Phil Scott does not wax romantic about the moon. Where others see mystery or madness, he ponders megawatts. Twice a day, like clockwork, the moon’s gravity makes the seas ebb and flow. For Scott, a business manager at GE Power Conversion, the tides are the perfect source of renewable energy, more predictable and reliable than wind or solar power. “Some tides off the coast of U.K. clock in at seven meters per second,” he says. “It’s a force of nature begging to be leveraged.”
Spinning With the Fishes: GE engineers have tapped the low and high tides to generate renewable electricity.
GE has already helped to anchor the first tidal turbines on the sea floor around the Orkney Islands off the coast of Scotland. They resemble large ship propellers submerged in 180 to 240 feet of water and use turbines adapted from wind technology. The turbines stand in strategic “pinch points” where the tides rush through a narrow channel between an island and the headland. So far the Orkney turbines have pumped more than 15 megawatt hours of electricity into the local grid.
The GE team is currently talking about supplying power converters and generators for a second 10-megawatt underwater turbine array in northwest Scotland. Engineers estimate that UK’s total theoretical tidal range resource is estimated at between 25 and 30 gigawatts – enough to supply around 12 percent of UK’s power demands. “If you give me the tidal tables, I can tell you what the tide’s going to be doing at a certain point on the planet a hundred years from now,” Scott says.
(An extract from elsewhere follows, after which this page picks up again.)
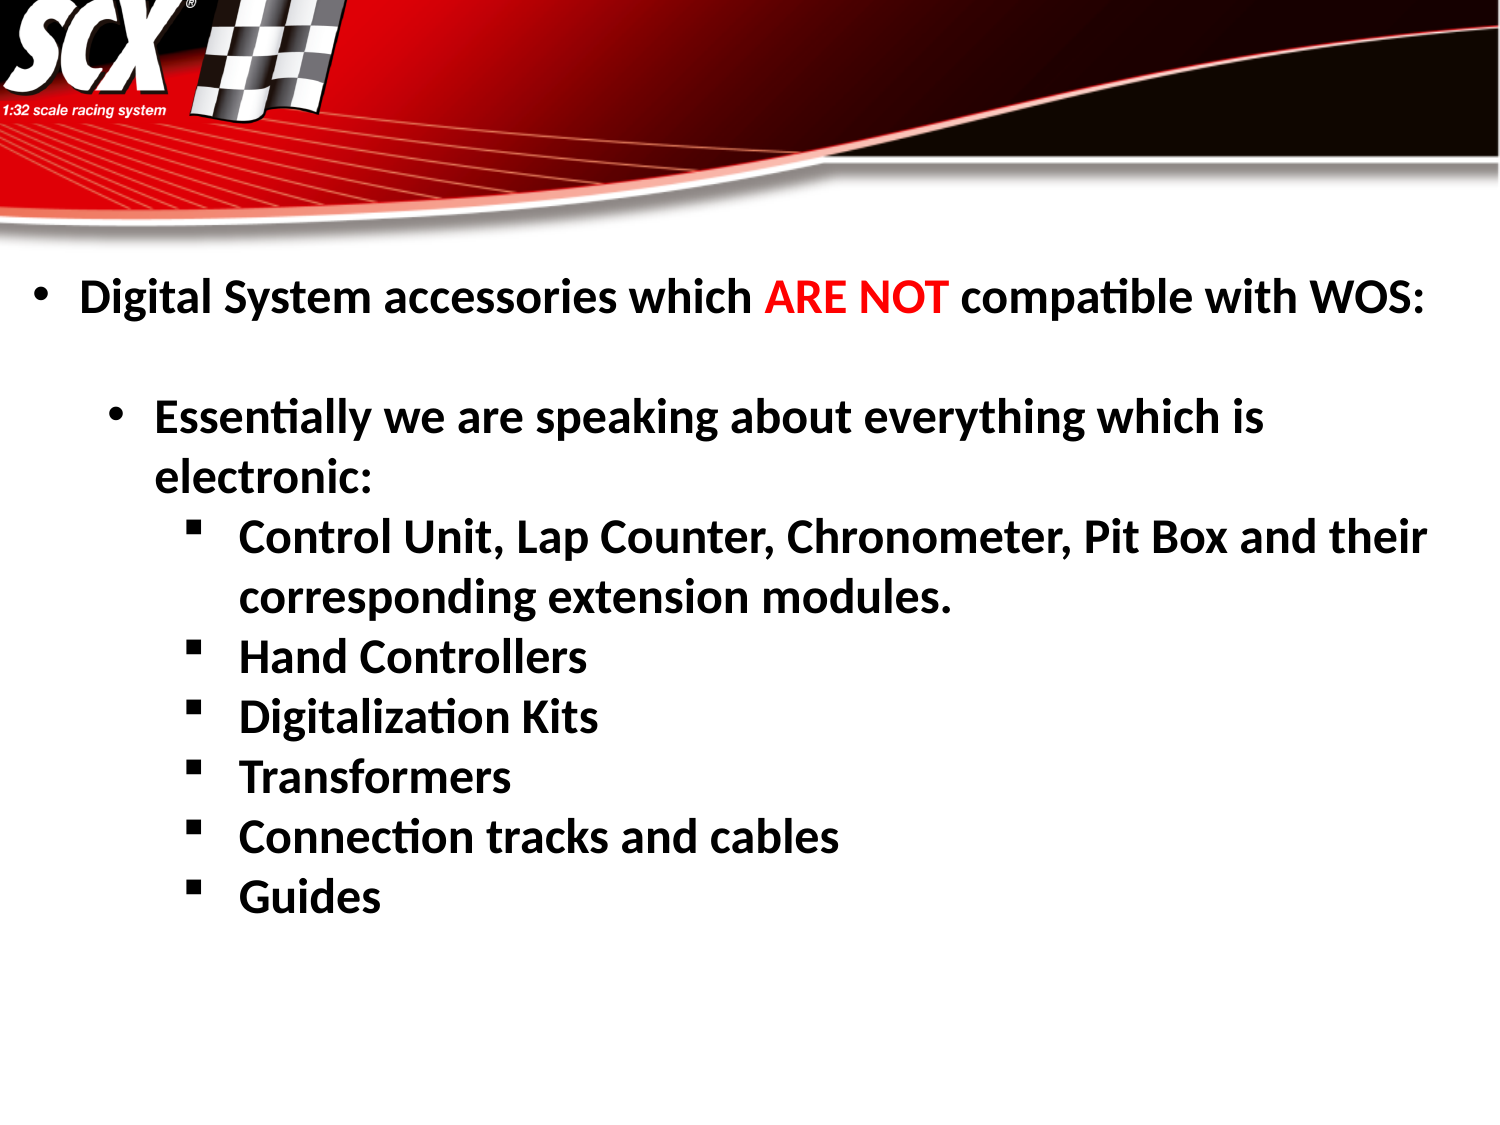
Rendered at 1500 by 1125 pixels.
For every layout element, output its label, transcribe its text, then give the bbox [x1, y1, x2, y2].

picture [0, 0, 1500, 279]
text_box Digital System accessories which ARE NOT compatible with WOS: Essentially we are speaking about everything which is electronic: Control Unit, Lap Counter, Chronometer, Pit Box and their corresponding extension modules. Hand Controllers Digitalization Kits Transformers Connection tracks and cables Guides [17, 288, 1471, 1125]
There are three main ways to tap the power of the tides. Tidal range uses the vertical flow in water as tides rise and fall in one spot. Tidal current captures the water’s horizontal movement as the sea ebbs and flows when the tide changes. Special buoys can also generate power at the surface, from the up and down movement of the waves. This last approach is still being tested. “It happens to be roughly an order of magnitude more difficult to mount and maintain equipment on the surface of the sea,” Scott says. “Companies have put wave systems in only to find them dashed upon the rocks.”
Despite the harsh sea environment, GE wind turbine know-how gave the company a head start in tidal power. Will tidal energy overtake wind power someday? “I think not,” Scott says. But he says that over the next five years there will be “a significant amount of tidal arrays, and probably wave systems too,” connected to the grid in the U.K. as well as the U.S., South Korea, China, Australia and Brazil.